_Task brief:_
Beginning with the line containing "зморшок, Зволоження" and going on through the line containing "kleiner Erweiterungen, die", the lines below are to be returned exactly, pictures excluded and nothing added.

:: Extracted material ::

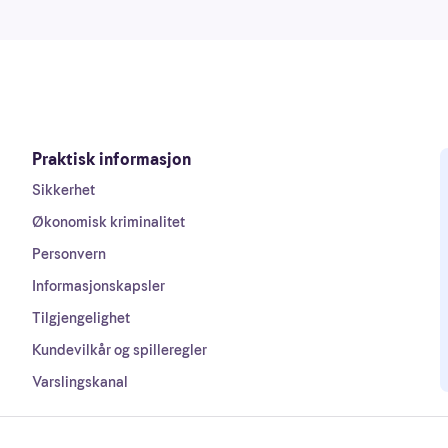
Praktisk informasjon
Sikkerhet
Økonomisk kriminalitet
Personvern
Informasjonskapsler
Tilgjengelighet
Kundevilkår og spilleregler
Varslingskanal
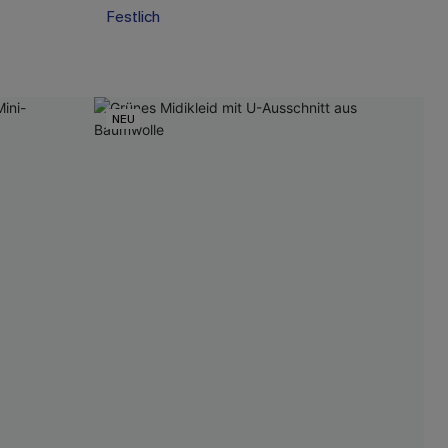
Festlich
NEU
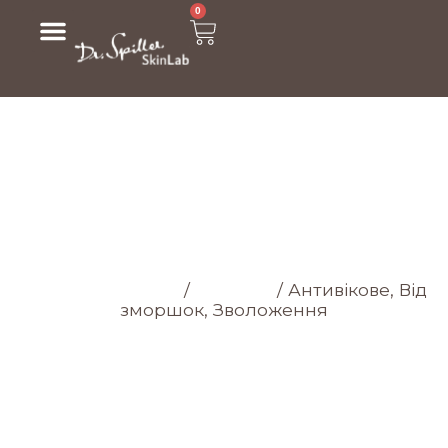
0
МАГАЗИН
Головна cторінка
/
Магазин
/
Антивікове, Від
зморшок, Зволоження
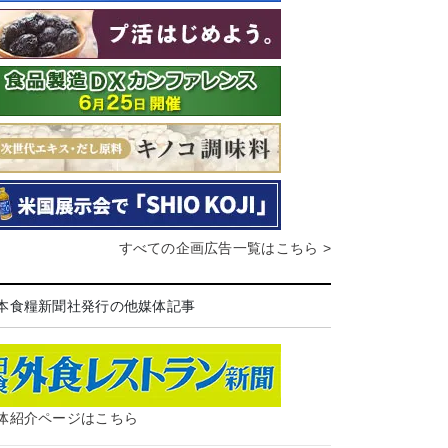
すべての企画広告一覧はこちら >
本食糧新聞社発行の他媒体記事
体紹介ページはこちら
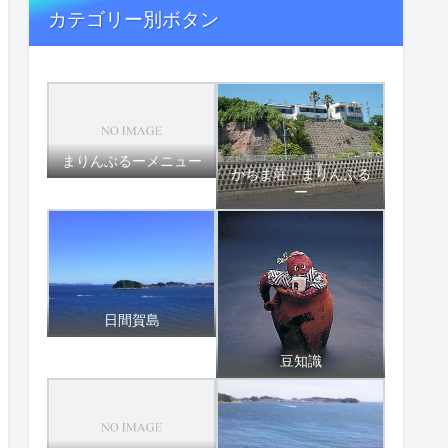
カテゴリー別ボタン
まりんぶるーメニュー
かちま荘・まりんぶる
ー
日間賀島
豆知識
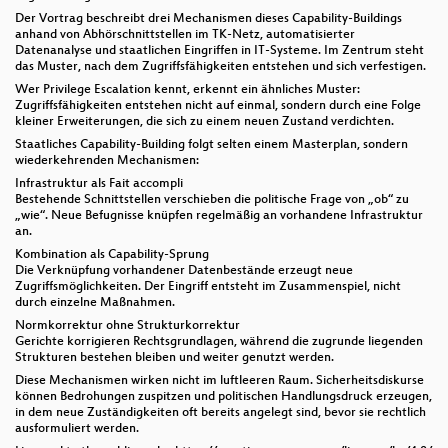
Der Vortrag beschreibt drei Mechanismen dieses Capability-Buildings
anhand von Abhörschnittstellen im TK-Netz, automatisierter
Datenanalyse und staatlichen Eingriffen in IT-Systeme. Im Zentrum steht
das Muster, nach dem Zugriffsfähigkeiten entstehen und sich verfestigen.
Wer Privilege Escalation kennt, erkennt ein ähnliches Muster:
Zugriffsfähigkeiten entstehen nicht auf einmal, sondern durch eine Folge
kleiner Erweiterungen, die sich zu einem neuen Zustand verdichten.
Staatliches Capability-Building folgt selten einem Masterplan, sondern
wiederkehrenden Mechanismen:
Infrastruktur als Fait accompli
Bestehende Schnittstellen verschieben die politische Frage von „ob“ zu
„wie“. Neue Befugnisse knüpfen regelmäßig an vorhandene Infrastruktur
an.
Kombination als Capability-Sprung
Die Verknüpfung vorhandener Datenbestände erzeugt neue
Zugriffsmöglichkeiten. Der Eingriff entsteht im Zusammenspiel, nicht
durch einzelne Maßnahmen.
Normkorrektur ohne Strukturkorrektur
Gerichte korrigieren Rechtsgrundlagen, während die zugrunde liegenden
Strukturen bestehen bleiben und weiter genutzt werden.
Diese Mechanismen wirken nicht im luftleeren Raum. Sicherheitsdiskurse
können Bedrohungen zuspitzen und politischen Handlungsdruck erzeugen,
in dem neue Zuständigkeiten oft bereits angelegt sind, bevor sie rechtlich
ausformuliert werden.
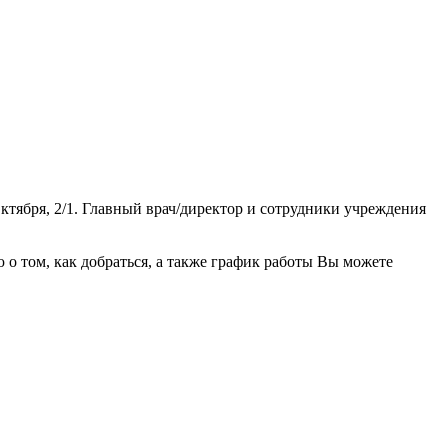
ктября, 2/1. Главный врач/директор и сотрудники учреждения
 том, как добраться, а также график работы Вы можете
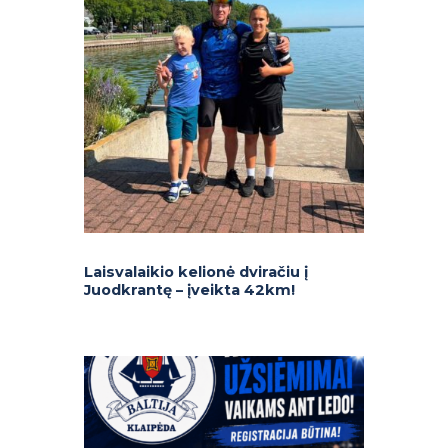
Laisvalaikio kelionė dviračiu į
Juodkrantę – įveikta 42km!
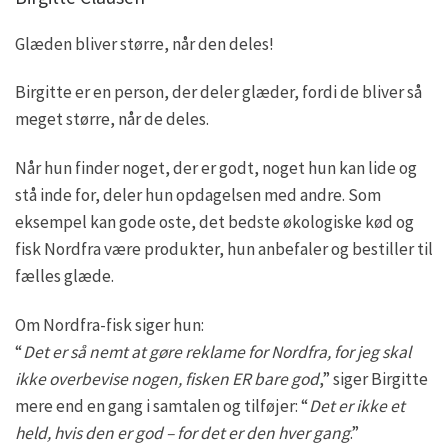
Glæden bliver større, når den deles!
Birgitte er en person, der deler glæder, fordi de bliver så
meget større, når de deles.
Når hun finder noget, der er godt, noget hun kan lide og
stå inde for, deler hun opdagelsen med andre. Som
eksempel kan gode oste, det bedste økologiske kød og
fisk Nordfra være produkter, hun anbefaler og bestiller til
fælles glæde.
Om Nordfra-fisk siger hun:
“
Det er så nemt at gøre reklame for Nordfra, for jeg skal
ikke overbevise nogen, fisken ER bare god
,” siger Birgitte
mere end en gang i samtalen og tilføjer: “
Det er ikke et
held, hvis den er god – for det er den hver gang
.”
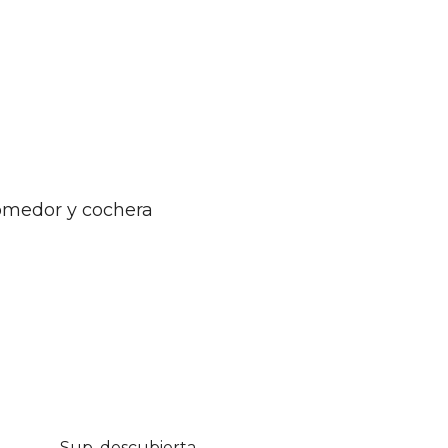
comedor y cochera
Sup. descubierta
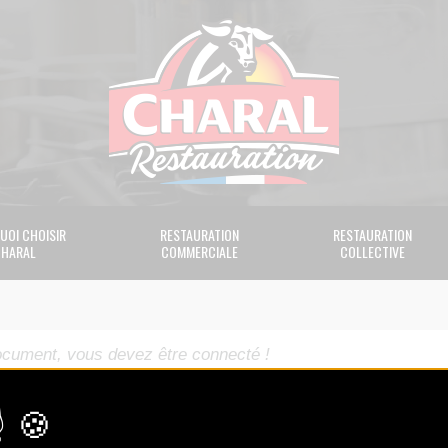
UOI CHOISIR
RESTAURATION
RESTAURATION
HARAL
COMMERCIALE
COLLECTIVE
ocument, vous devez être connecté !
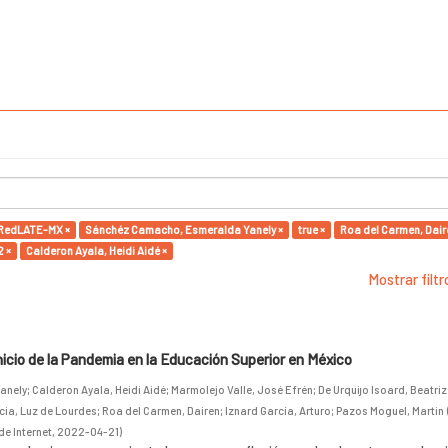
RedLATE-MX ×
Sánchéz Camacho, Esmeralda Yanely ×
true ×
Roa del Carmen, Dair
 ×
Calderon Ayala, Heidi Aidé ×
Mostrar filt
inicio de la Pandemia en la Educación Superior en México
anely
;
Calderon Ayala, Heidi Aidé
;
Marmolejo Valle, José Efrén
;
De Urquijo Isoard, Beatriz
cia, Luz de Lourdes
;
Roa del Carmen, Dairen
;
Iznard García, Arturo
;
Pazos Moguel, Martin
de Internet
,
2022-04-21
)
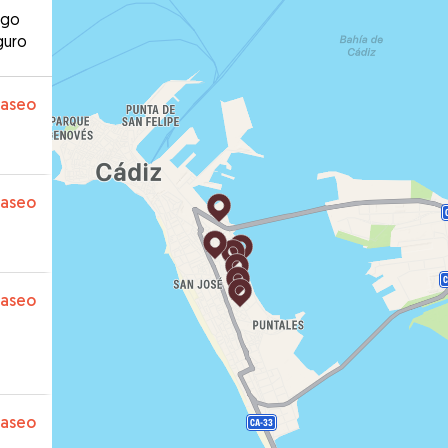
ago
guro
paseo
paseo
paseo
paseo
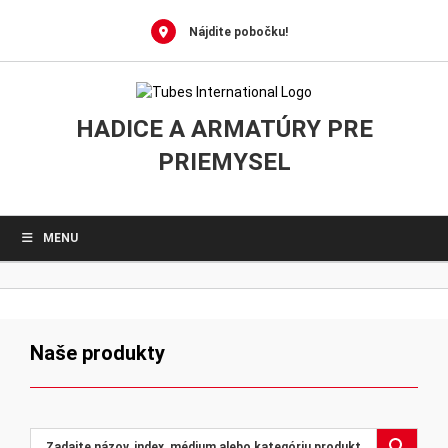
Skip
to
Nájdite pobočku!
content
HADICE A ARMATÚRY PRE
PRIEMYSEL
MENU
Naše produkty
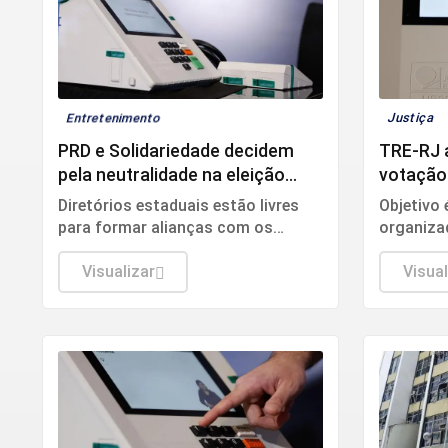
Entretenimento
Justiça
PRD e Solidariedade decidem
TRE-RJ a
pela neutralidade na eleição
votação
presidencial
seguran
Diretórios estaduais estão livres
Objetivo 
para formar alianças com os
organizad
partidos que preferirem.
alcança c
Visualizar
de 20 das
Visual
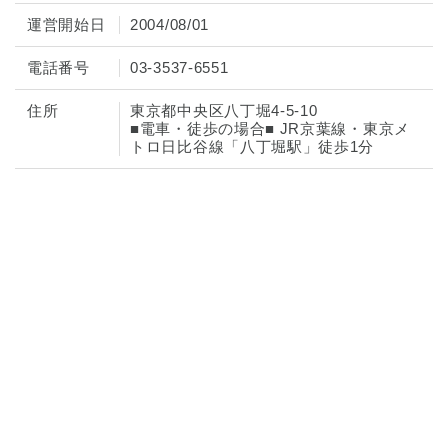
運営開始日
2004/08/01
電話番号
03-3537-6551
住所
東京都中央区八丁堀4-5-10
■電車・徒歩の場合■ JR京葉線・東京メ
トロ日比谷線「八丁堀駅」徒歩1分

:::

_Task result:_
зморшок, Зволоження
すべての企画広告一覧はこちら >
本食糧新聞社発行の他媒体記事
体紹介ページはこちら
カテゴリー別ボタン
まりんぶるーメニュー
かちま荘・まりんぶる
ー
日間賀島
豆知識
Der Vortrag beschreibt drei Mechanismen dieses Capability-Buildings
anhand von Abhörschnittstellen im TK-Netz, automatisierter
Datenanalyse und staatlichen Eingriffen in IT-Systeme. Im Zentrum steht
das Muster, nach dem Zugriffsfähigkeiten entstehen und sich verfestigen.
Wer Privilege Escalation kennt, erkennt ein ähnliches Muster:
Zugriffsfähigkeiten entstehen nicht auf einmal, sondern durch eine Folge
kleiner Erweiterungen, die sich zu einem neuen Zustand verdichten.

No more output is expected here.